**TASK INSTRUCTIONS:**
Turn the lines from the one containing "## Scenario test" through the one containing "## Scheduler function" into a Markdown table with the columns No. and Line, numbering each row and leaving out blank lines.

─── DATA TO USE ───

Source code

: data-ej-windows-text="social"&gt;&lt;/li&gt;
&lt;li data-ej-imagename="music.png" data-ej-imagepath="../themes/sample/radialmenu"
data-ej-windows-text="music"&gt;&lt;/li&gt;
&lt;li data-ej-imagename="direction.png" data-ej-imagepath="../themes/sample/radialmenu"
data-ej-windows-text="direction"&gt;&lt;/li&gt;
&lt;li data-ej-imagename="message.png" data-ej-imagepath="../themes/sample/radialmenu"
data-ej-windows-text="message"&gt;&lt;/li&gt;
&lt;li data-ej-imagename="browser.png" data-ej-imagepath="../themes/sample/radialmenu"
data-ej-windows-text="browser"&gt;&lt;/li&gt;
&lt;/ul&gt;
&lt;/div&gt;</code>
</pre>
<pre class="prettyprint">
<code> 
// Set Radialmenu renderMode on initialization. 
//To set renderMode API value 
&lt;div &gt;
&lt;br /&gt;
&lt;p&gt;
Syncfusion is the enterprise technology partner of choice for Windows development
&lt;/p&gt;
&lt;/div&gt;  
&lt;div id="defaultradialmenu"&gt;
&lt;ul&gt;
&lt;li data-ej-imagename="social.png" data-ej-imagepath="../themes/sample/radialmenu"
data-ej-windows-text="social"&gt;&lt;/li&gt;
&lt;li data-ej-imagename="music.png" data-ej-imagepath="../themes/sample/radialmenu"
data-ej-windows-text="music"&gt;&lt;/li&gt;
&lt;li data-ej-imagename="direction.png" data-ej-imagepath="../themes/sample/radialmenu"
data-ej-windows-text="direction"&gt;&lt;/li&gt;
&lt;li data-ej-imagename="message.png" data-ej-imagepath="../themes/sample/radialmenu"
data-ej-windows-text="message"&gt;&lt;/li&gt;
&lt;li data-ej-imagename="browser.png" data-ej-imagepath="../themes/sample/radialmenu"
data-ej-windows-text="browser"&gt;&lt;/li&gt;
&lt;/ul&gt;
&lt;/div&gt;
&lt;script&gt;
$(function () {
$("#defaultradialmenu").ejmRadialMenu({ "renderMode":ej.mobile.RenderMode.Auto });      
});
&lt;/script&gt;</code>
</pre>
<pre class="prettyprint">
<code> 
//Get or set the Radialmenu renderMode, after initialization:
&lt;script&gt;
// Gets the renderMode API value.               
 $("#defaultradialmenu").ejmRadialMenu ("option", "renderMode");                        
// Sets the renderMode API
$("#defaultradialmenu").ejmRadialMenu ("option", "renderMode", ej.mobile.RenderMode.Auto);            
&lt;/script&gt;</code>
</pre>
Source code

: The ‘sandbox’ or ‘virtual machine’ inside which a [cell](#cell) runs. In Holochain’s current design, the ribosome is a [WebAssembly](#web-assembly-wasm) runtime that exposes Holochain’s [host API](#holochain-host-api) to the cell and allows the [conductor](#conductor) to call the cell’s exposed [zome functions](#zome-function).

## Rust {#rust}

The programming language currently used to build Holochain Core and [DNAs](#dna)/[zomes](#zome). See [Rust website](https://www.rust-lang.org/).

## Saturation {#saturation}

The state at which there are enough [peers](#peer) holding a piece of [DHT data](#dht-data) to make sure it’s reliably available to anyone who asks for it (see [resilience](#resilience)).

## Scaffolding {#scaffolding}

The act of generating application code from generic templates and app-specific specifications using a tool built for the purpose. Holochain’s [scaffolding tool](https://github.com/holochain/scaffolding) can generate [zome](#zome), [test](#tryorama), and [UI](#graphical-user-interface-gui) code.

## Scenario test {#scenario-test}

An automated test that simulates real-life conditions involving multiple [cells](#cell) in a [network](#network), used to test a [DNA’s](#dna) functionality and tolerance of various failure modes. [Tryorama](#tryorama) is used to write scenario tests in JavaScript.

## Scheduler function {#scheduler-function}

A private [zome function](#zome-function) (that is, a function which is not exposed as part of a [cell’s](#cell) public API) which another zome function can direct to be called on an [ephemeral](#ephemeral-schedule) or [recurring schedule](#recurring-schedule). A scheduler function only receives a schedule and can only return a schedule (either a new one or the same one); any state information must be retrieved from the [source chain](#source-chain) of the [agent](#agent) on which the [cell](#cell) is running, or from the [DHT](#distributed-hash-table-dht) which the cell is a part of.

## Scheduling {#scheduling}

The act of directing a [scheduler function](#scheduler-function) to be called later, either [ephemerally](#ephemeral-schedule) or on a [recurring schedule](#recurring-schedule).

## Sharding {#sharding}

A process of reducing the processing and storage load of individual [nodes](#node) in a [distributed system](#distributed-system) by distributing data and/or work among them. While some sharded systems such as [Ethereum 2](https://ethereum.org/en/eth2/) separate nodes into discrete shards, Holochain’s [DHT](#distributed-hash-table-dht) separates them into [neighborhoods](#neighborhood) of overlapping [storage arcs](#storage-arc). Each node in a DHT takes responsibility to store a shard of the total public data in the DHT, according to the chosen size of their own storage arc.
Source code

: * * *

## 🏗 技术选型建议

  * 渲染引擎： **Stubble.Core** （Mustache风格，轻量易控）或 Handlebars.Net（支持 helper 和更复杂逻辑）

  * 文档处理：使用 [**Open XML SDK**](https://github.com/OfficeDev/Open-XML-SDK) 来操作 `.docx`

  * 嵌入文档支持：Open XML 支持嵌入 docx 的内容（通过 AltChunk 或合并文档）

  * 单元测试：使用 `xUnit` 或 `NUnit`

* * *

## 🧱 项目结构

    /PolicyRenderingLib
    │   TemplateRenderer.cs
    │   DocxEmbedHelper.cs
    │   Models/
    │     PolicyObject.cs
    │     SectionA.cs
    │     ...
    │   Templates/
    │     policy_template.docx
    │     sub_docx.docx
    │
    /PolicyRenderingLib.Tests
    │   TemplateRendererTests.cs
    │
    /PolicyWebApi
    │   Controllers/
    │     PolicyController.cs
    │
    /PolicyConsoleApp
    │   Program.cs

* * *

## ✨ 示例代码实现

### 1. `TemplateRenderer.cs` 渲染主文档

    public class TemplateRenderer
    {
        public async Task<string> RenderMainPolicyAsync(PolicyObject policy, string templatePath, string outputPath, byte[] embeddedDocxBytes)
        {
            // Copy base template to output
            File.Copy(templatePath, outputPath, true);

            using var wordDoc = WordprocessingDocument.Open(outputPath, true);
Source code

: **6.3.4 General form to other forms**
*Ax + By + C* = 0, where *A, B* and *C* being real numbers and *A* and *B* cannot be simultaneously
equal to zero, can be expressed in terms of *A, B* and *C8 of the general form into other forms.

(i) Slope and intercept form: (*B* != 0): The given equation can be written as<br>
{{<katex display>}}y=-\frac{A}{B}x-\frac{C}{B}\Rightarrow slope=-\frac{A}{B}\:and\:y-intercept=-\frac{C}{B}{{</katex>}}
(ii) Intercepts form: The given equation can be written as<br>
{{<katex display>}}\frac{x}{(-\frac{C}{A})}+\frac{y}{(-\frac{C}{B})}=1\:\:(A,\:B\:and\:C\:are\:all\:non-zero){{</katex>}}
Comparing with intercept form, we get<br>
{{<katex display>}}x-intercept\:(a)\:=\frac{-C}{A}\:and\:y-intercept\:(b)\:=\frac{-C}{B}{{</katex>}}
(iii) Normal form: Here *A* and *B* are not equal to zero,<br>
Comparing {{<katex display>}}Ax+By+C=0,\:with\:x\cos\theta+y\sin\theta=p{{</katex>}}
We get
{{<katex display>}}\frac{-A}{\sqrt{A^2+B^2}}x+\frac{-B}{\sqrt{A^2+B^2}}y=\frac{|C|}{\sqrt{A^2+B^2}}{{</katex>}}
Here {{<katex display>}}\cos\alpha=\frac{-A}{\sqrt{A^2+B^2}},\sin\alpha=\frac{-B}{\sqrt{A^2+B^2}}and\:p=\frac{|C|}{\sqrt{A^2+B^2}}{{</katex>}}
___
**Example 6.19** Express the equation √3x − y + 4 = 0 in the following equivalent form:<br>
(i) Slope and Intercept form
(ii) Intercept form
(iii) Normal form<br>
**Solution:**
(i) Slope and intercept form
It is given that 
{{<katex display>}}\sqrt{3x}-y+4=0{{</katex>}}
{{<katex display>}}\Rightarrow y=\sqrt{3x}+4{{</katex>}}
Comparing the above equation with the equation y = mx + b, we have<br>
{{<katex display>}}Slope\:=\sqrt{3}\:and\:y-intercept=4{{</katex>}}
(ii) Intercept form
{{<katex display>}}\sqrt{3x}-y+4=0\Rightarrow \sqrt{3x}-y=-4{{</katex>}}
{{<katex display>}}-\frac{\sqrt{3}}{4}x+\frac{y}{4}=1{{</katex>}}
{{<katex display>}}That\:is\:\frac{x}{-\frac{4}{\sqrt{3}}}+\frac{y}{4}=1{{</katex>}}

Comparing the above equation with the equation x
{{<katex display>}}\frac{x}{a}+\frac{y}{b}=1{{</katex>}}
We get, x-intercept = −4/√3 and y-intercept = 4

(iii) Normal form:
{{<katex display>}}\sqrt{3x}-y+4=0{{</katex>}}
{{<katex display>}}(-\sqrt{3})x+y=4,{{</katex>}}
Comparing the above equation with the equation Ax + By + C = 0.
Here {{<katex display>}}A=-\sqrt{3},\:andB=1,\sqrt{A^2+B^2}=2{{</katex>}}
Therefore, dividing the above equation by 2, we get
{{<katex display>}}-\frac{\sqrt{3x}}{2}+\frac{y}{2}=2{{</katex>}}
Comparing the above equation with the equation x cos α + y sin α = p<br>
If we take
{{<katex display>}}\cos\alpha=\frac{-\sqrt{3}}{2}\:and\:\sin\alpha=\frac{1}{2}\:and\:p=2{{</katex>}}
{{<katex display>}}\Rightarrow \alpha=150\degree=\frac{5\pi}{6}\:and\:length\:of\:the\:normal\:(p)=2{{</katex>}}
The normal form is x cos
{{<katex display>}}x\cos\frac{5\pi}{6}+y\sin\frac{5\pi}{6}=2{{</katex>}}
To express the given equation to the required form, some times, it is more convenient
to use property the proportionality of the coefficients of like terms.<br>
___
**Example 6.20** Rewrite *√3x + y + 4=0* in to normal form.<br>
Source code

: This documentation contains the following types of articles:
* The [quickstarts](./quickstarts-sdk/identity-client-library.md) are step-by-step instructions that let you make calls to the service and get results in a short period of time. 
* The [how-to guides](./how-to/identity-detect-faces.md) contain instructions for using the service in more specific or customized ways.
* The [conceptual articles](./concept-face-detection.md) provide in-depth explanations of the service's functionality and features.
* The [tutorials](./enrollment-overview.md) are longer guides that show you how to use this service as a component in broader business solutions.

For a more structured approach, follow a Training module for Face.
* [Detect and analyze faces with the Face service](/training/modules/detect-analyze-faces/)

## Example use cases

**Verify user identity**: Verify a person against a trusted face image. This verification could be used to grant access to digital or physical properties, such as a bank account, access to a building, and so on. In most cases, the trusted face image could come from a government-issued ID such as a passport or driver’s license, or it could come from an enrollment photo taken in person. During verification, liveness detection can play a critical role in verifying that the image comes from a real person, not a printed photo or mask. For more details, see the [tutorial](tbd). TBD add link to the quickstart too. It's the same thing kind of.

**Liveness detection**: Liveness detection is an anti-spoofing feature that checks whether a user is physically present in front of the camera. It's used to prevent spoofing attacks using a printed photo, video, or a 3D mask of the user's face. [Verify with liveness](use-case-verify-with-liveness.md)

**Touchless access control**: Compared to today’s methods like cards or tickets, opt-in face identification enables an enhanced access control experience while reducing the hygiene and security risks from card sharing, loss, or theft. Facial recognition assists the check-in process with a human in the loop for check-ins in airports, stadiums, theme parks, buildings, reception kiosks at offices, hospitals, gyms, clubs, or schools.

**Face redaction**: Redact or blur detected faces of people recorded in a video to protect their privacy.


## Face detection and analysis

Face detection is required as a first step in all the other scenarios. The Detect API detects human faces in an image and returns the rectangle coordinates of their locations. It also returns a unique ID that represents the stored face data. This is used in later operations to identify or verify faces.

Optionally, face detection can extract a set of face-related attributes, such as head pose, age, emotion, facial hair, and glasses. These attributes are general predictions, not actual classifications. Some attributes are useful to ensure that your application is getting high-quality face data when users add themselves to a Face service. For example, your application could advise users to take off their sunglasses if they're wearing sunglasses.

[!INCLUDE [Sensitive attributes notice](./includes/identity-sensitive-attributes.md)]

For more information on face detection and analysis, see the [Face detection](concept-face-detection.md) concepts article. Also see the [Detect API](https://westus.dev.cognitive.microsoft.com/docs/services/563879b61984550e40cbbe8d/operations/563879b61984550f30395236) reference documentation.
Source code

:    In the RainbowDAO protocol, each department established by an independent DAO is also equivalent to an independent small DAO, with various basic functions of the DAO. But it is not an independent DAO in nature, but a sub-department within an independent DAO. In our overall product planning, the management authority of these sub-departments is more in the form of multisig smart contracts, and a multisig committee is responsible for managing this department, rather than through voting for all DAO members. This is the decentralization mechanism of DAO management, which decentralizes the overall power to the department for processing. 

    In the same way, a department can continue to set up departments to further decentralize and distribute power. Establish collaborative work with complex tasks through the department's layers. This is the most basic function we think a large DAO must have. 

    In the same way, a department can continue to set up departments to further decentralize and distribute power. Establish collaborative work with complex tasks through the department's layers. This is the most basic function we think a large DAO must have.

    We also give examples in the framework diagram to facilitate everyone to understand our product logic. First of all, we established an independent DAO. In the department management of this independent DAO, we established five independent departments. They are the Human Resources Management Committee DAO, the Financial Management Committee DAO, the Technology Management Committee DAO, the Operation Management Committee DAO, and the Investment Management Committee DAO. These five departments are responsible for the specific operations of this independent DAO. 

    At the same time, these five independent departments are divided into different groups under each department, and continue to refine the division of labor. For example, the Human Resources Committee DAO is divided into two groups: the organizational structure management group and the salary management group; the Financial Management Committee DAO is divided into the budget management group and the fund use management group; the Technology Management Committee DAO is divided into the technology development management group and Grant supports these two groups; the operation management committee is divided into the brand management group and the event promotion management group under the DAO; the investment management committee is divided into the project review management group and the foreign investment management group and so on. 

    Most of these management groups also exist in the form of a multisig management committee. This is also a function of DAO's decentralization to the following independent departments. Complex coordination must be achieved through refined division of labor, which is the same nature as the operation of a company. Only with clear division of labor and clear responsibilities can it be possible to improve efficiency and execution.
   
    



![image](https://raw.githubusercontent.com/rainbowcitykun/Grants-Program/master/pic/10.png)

───

**RESULT OF THE EXERCISE:**
| No. | Line |
|---|---|
| 1 | ## Scenario test {#scenario-test} |
| 2 | An automated test that simulates real-life conditions involving multiple [cells](#cell) in a [network](#network), used to test a [DNA’s](#dna) functionality and tolerance of various failure modes. [Tryorama](#tryorama) is used to write scenario tests in JavaScript. |
| 3 | ## Scheduler function {#scheduler-function} |